8. Future avenues/developments
Advances in this area are evident. For many years, there was no specific treatment for lower limb embolism. The most serious cases were treated only with analgesia and amputation. The Fogarty catheter revolutionized the prognosis of these patients. Now, ever-greater advances are made, and even less invasive treatments gain space.
The tendency is that endovascular treatment, including fibrinolysis and percutaneous aspiration, evolves more and more, with the development of new and less invasive devices, and will probably be considered the treatment of choice for embolic occlusion of the lower limb.
Acute limb ischemia of the lower extremity is a potentially devastating condition that requires urgent and definitive management. The two principal etiologies of acute ischemia of the lower limbs are arterial embolism and in situ thrombosis of an atherosclerotic artery.
Despite major advances in the contemporary management of peripheral arterial occlusive disease, acute ischemia of the lower limb is still characterized by an important morbidity, limb threat, mortality, and continues to pose a challenge to the vascular surgeon.

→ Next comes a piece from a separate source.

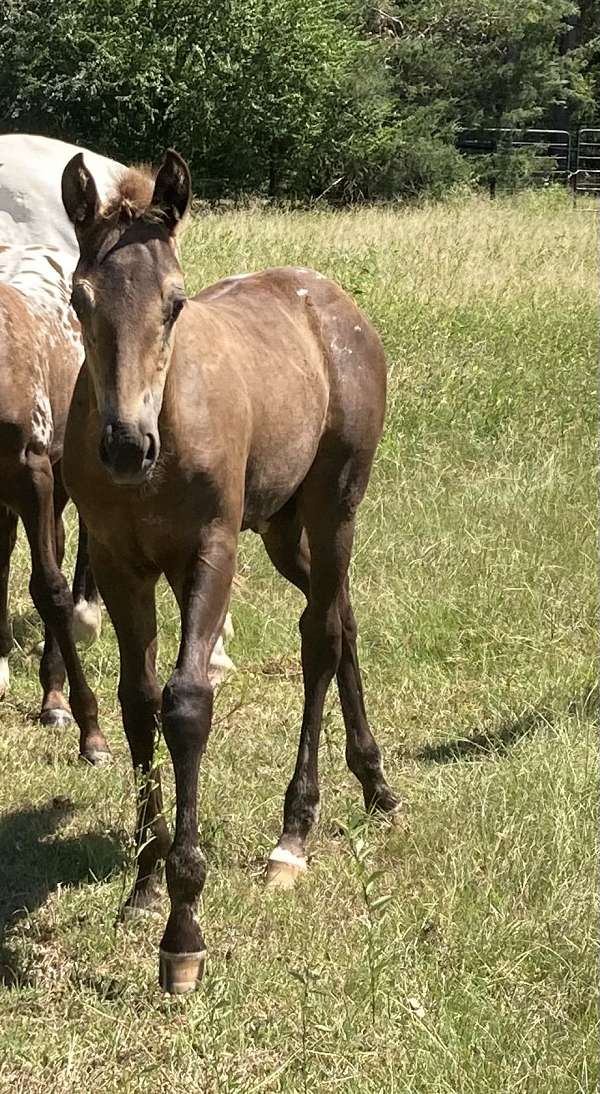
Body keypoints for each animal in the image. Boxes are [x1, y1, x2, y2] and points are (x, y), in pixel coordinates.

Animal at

Atrial fibrillation, left ventricular aneurysm, penetrating ulcers or aneurysms of the aorta and common iliac arteries are the common sources of emboli. The presence of occlusion can be determined noninvasively with the use of duplex Doppler ultrasonography. If time permits, Arteriography, Computed Tomographic Angiography and Magnetic Resonance Angiography can also be employed.

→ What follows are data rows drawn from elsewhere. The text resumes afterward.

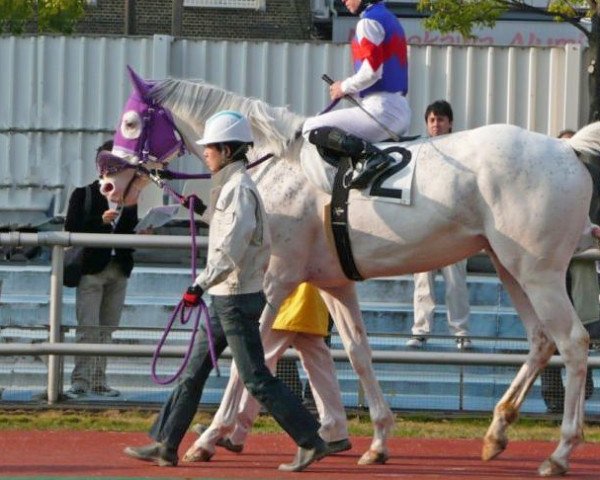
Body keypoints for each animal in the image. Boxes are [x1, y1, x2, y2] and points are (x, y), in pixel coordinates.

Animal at [112, 72, 600, 476]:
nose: (107, 183)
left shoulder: (275, 280)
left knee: (573, 343)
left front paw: (210, 437)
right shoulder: (334, 282)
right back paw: (497, 432)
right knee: (541, 341)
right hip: (510, 267)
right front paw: (378, 441)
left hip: (539, 274)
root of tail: (565, 148)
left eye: (131, 123)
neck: (273, 164)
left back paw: (560, 452)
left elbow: (246, 361)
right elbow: (358, 353)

Embolectomy is the standard procedure for acute leg ischemia, mainly in patients with a strong clinical suspicion of an embolus, but alternative techniques, such as catheter-directed thrombolysis or percutaneous aspiration thrombolectomy, expand the role of radiologic percutaneous therapy of the acutely ischemic limb.
The worse consequences of acute limb ischemia are prolonged hospitalization, major limb amputation, and death, so prevention strategies should be aimed to avoid the episode.
Conflict of interest
The author has no conflicts of interest to disclose.